The current malaise follows on from several years of market tightness – particularly for packaging grades – and record high or multi-year high prices across the majority of recycled polymer grades in H1 2022.
Nevertheless, there remain underlying structural shortages – particularly of packaging suitable material – and sustainability pressure from regulators and consumers shows little sign of abating.
Most market players agree that, as a result, the pendulum is likely to swing back from its current extreme in the mid-term. The only real questions are around the timing, the depth, and what the market will look like when it does.
Consumption during most of Q2 has fallen by up to 50% year-on-year for non-packaging applications and up to 30% across packaging, according to market estimates, and has underperformed expectations since Q4 2022.
This is due to a combination of :
- Bearish macroeconomic conditions and high inflation minimising consumer purchasing power
- Ongoing high costs, chiefly linked to energy, reducing industrial output
- Colder-than-average temperatures in the first half of 2023 blunting beverage, horticulture and outdoor furniture demand
- Substitution to comparatively low-priced virgin and off-spec markets.
Q2 is typically the peak season for many recycled polyethylene terephthalate (R-PET), recycled polyethylene (R-PE) and recycled polypropylene (R-PP) applications such as the beverage sector, construction, outdoor furniture and horticulture.
While temperatures across Europe may now be rising, the ongoing cost-of-living crisis means the prospect of a peak season in any recycled polymer market in 2023 is rapidly evaporating.
Differing levels of inflation across Europe, along with differing energy costs (which although now declining remain above their pre-2022 levels), government support measures, local supply and demand conditions have led to deeply fragmented markets. This has widened the spread of prices across Europe. Compounding this is the frequent appearance of distressed cargoes on the market in various parts of the chain, with some players needing to offload material to free up storage space or to raise cashflow.
As the inventory levels back-up the supply chain, particularly for feedstocks, storage space is becoming increasingly limited. Consequently, storage costs are rising and adding to overall production costs, diminishing the impact of lower energy prices. The cost of living crisis has also generated demand for higher wages, another factor impacting recyclers’ operating costs.
CONSOLIDATION RISK
Most players in the recycling chain do not have the same level of cash reserves to draw upon as in the petrochemical space. Absent of those deep pockets, players in the recycling chain are not thinking in 10 year cycles. Many small and mid-sized players are instead currently thinking about trying to keep the lights on.

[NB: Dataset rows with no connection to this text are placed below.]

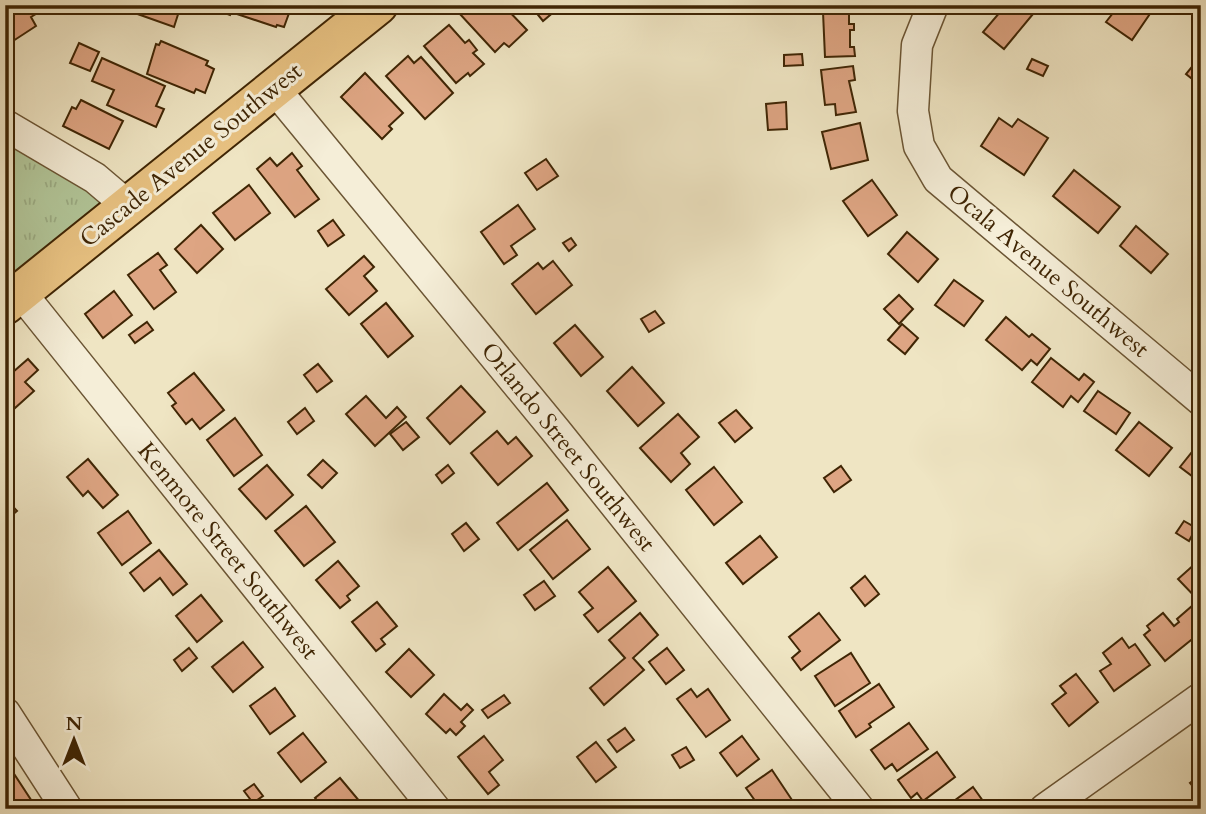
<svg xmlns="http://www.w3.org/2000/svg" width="1206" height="814" viewBox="0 0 1206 814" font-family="Cardo,serif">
  <defs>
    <pattern id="park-tufts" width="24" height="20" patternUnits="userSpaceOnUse" patternTransform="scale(1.75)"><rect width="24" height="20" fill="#b2c699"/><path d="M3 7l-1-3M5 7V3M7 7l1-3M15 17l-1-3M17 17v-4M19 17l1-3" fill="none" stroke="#9aaa82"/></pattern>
  </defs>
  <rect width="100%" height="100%" fill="#efe5c3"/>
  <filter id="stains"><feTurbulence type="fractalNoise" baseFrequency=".00286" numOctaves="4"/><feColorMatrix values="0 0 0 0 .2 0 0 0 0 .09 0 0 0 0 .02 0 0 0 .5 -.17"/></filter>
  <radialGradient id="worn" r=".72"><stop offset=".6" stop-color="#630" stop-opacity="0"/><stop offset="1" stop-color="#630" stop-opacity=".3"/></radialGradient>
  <path fill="url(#park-tufts)" stroke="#78764e" stroke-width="2" d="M5,122l134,78 -134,115z"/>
  <g fill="#dea583" stroke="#3f2504" stroke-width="2">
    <path d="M5,5h36l3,4 -13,8 5,9 -26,17 -5,-7z"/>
    <path d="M134,5h47l-7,22 -42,-15z"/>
    <path d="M292,5l-8,22 -7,-2 -1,2 -45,-15 -1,3 -8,-3 1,-5 -4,-1z"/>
    <path d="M467,5h36l24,25 -18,17 -5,-4 -9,9 -36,-39z"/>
    <path d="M530,5h32l-19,16z"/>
    <path d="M1006,5h17l10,9 -29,35 -21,-17z"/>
    <path d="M1102,5h54l-24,35 -26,-18 7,-9z"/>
    <path d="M823,12h26v12h5v6h-4v17h4l1,9 -30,1z"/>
    <path d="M449,25l16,18 4,-3 8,10 -4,3 11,11 -14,12 -2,-3 -12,10 -32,-37z"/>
    <path d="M161,41l47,20 -2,4 8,4 -9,24 -9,-4 -2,4 -47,-19 9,-30 3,1z"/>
    <path d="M79,43l20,9 -9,19 -20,-8z"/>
    <path d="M1201,49v37l-15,-12 14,-17 -4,-2z"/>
    <path d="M802,54l1,11 -19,1v-11z"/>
    <path d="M408,56l6,7 7,-6 32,36 -28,26 -39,-43z"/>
    <path d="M102,58l63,28 -9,20 8,3 -8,18 -49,-22 7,-15 -22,-9z"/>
    <path d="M1032,59l16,7 -5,10 -16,-7z"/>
    <path d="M853,66l2,14 -6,1 7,31 -20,3 -1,-11 -10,1 -4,-35z"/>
    <path d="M365,73l38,40 -14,13 3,3 -10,10 -41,-42z"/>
    <path d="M81,100l42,21 -14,28 -46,-23 9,-19 4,2z"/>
    <path d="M786,102l1,27 -19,1 -2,-26z"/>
    <path d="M999,118l13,9 6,-8 30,19 -24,37 -43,-29z"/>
    <path d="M860,123l8,37 -37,9 -9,-37z"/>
    <path d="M292,153l10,13 -5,4 22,29 -24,18 -38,-48 13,-11 7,8z"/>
    <path d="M546,159l12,17 -21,14 -12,-17z"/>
    <path d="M1074,170l46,37 -22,26 -45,-37z"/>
    <path d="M872,180l25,35 -29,21 -25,-35z"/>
    <path d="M249,185l21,28 -35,27 -22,-27z"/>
    <path d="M518,205l17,24 -24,17 6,9 -13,9 -23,-32z"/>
    <path d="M333,220l11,15 -16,11 -10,-15z"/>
    <path d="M201,225l22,24 -26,24 -22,-24z"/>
    <path d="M1136,226l32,28 -17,19 -31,-27z"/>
    <path d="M907,232l31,27 -20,23 -30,-28z"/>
    <path d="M571,238l5,7 -7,6 -6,-8z"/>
    <path d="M158,253l9,12 -7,5 16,22 -22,17 -26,-34z"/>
    <path d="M364,256l10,11 -10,9 13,15 -28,24 -23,-26z"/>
    <path d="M553,261l19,24 -36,29 -24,-30 26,-21 5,6z"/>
    <path d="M954,280l29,21 -19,25 -29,-21z"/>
    <path d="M114,291l18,24 -29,23 -18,-24z"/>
    <path d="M899,295l14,14 -14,15 -15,-15z"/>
    <path d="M386,303l27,33 -25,21 -27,-33z"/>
    <path d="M655,311l9,12 -15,9 -8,-13z"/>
    <path d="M1006,317l23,20 3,-3 18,15 -13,16 -6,-5 -9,10 -36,-30z"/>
    <path d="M147,322l6,8 -18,13 -6,-8z"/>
    <path d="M902,324l16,14 -13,16 -17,-14z"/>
    <path d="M575,325l28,32 -22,19 -27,-33z"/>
    <path d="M1051,358l28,22 5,-6 10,8 -16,20 -7,-6 -8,11 -31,-25z"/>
    <path d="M28,359l10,11 -13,12 9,9 -19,17 -10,-11v-18z"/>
    <path d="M318,364l14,17 -15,11 -13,-17z"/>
    <path d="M632,367l32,36 -26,23 -31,-35z"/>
    <path d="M194,373l30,37 -24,19 -8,-10 -6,5 -14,-18 4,-3 -8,-10z"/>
    <path d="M461,386l24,26 -35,32 -23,-26z"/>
    <path d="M1098,391l32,22 -14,21 -32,-23z"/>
    <path d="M366,396l20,22 11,-11 9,10 -31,29 -29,-32z"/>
    <path d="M305,408l9,13 -17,13 -9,-12z"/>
    <path d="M736,410l16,18 -17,14 -16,-19z"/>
    <path d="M678,414l21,23 -18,16 9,11 -19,18 -31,-34z"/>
    <path d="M235,418l27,37 -28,21 -27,-36z"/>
    <path d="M406,422l13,15 -16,13 -13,-16z"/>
    <path d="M1139,422l33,26 -23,28 -33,-26z"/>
    <path d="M497,431l11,13 8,-7 16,19 -34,29 -27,-32z"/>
    <path d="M1192,452l9,7v6l-9,11 -12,-9z"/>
    <path d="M88,459l30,36 -15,13 -15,-17 -5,5 -16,-19z"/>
    <path d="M323,460l14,13 -15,15 -14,-13z"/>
    <path d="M267,465l26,30 -27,24 -27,-30z"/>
    <path d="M448,465l6,8 -12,10 -6,-8z"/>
    <path d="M841,466l10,14 -17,12 -10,-14z"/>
    <path d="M714,467l28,35 -28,23 -28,-35z"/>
    <path d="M547,483l21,27 -50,40 -21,-27z"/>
    <path d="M5,498l12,13 -12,10z"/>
    <path d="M306,506l29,36 -31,24 -29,-35z"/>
    <path d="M128,511l23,32 -29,22 -24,-32z"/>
    <path d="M567,520l23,29 -37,30 -23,-29z"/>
    <path d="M1184,521l12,7 -7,13 -13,-8z"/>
    <path d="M466,523l13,16 -15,12 -12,-17z"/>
    <path d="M760,536l17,21 -34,27 -17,-21z"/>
    <path d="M159,550l28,34 -14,11 -13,-17 -16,13 -14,-18z"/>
    <path d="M338,561l21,25 -12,10 3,4 -10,8 -24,-28z"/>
    <path d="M1196,563l5,6v34l-23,-24z"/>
    <path d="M608,567l28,34 -38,31 -14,-17 9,-7 -14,-16z"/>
    <path d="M865,576l14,18 -14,12 -14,-18z"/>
    <path d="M544,581l11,15 -20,14 -11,-15z"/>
    <path d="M201,595l21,26 -25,21 -21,-26z"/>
    <path d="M377,602l20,24 -16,13 4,5 -9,7 -24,-29z"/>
    <path d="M1192,606l9,10v16l-36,29 -21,-26 6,-5 -3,-4 16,-13 11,13 5,-4 -2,-3z"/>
    <path d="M640,613l18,22 -25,23 11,12 -40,35 -14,-17 35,-30 -16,-18z"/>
    <path d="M819,613l21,27 -39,30 -9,-12 8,-7 -11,-14z"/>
    <path d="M1122,638l7,10 6,-4 15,21 -36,26 -14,-20 11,-7 -8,-11z"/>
    <path d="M243,642l20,25 -30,25 -21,-25z"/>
    <path d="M189,648l8,10 -15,13 -8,-11z"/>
    <path d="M667,648l17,22 -18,14 -17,-22z"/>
    <path d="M409,649l25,26 -23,22 -25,-25z"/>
    <path d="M851,653l19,30 -35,23 -20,-30z"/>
    <path d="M1076,674l22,28 -29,24 -17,-22 14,-11 -6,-7z"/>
    <path d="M879,684l15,23 -25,17 2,3 -15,10 -17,-26z"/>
    <path d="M275,688l20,28 -25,18 -20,-28z"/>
    <path d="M691,689l6,8 11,-8 22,31 -24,17 -29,-38z"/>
    <path d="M444,694l17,16 6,-6 6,6 -12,12 4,4 -9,9 -6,-6 -4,4 -20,-19z"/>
    <path d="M504,695l6,8 -22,15 -6,-8z"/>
    <path d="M909,723l19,26 -31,22 -5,-7 -7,5 -14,-19z"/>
    <path d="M625,728l9,12 -17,12 -9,-12z"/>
    <path d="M303,733l23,29 -25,20 -23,-29z"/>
    <path d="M484,736l19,24 -14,12 10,13 -11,9 -30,-37z"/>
    <path d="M742,736l17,23 -22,17 -17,-23z"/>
    <path d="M596,742l20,25 -20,15 -19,-25z"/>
    <path d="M686,747l8,13 -14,8 -8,-13z"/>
    <path d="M937,752l18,25 -32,24 -6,-8 -6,5 -13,-18z"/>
    <path d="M5,760l32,49h-32z"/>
    <path d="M772,770l22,33 -7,6h-26l-15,-21z"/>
    <path d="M1201,775v21l-11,-13z"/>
    <path d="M340,778l26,31h-42l-9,-11z"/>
    <path d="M254,784l9,12 -10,7 -9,-12z"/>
    <path d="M973,787l10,14 -6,4 3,4h-37z"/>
  </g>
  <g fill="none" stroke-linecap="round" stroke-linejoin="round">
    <defs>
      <g id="minor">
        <path d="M933,5l-16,40 -4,66 6,35 19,33 263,221"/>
        <path d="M274,88l282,343 303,378"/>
        <path d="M5,125l90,53 33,28"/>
        <path d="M21,293l414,516"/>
        <path d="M5,713l62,96"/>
        <path d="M1045,809l156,-111"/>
      </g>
      <path id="major" d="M5,305l373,-300"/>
    </defs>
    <use href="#minor" stroke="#6b5534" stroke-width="33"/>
    <use href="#major" stroke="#3f2504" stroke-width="42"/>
    <use href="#minor" stroke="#f5eed8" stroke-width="30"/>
    <use href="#major" stroke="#e8c282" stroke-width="38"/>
  </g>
  <g text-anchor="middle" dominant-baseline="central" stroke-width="6" stroke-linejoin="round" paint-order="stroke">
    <g font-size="24" fill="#3f2504" stroke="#f5eed8">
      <text transform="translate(191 155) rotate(-39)">Cascade Avenue Southwest</text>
      <text transform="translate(1048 271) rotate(40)">Ocala Avenue Southwest</text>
      <text transform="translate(568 447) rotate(51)">Orlando Street Southwest</text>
      <text transform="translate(228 551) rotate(51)">Kenmore Street Southwest</text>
    </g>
  </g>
  <rect width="1206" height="814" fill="none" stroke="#efe5c3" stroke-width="28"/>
  <rect x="7" y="7" width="1192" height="800" fill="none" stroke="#3f2504" stroke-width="3.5"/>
  <rect x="14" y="14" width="1178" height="786" fill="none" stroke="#3f2504" stroke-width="2"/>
  <g transform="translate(74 740)" stroke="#f5eed8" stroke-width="5" paint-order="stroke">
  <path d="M0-5L12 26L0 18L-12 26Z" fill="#3f2504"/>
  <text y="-10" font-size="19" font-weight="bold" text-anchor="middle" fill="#3f2504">N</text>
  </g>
  <rect width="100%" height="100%" filter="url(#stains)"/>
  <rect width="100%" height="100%" fill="url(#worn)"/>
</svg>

Margins across non-packaging grades in particular are currently squeezed. For key recycled polymer markets such as recycled polyethylene (R-PE) and recycled polypropylene (R-PP) these represent the bulk of produced volumes – even for the majority of players that also serve packaging sectors.
As an example of how squeezed margins currently are, the spread between post-industrial polypropylene black bales and black pellets (the most prevalent of the R-PP grades in Europe) is currently at a 26-month low, and April monthly contracts saw the spread between R-PP black flakes and downstream R-PP black pellets hit a record low.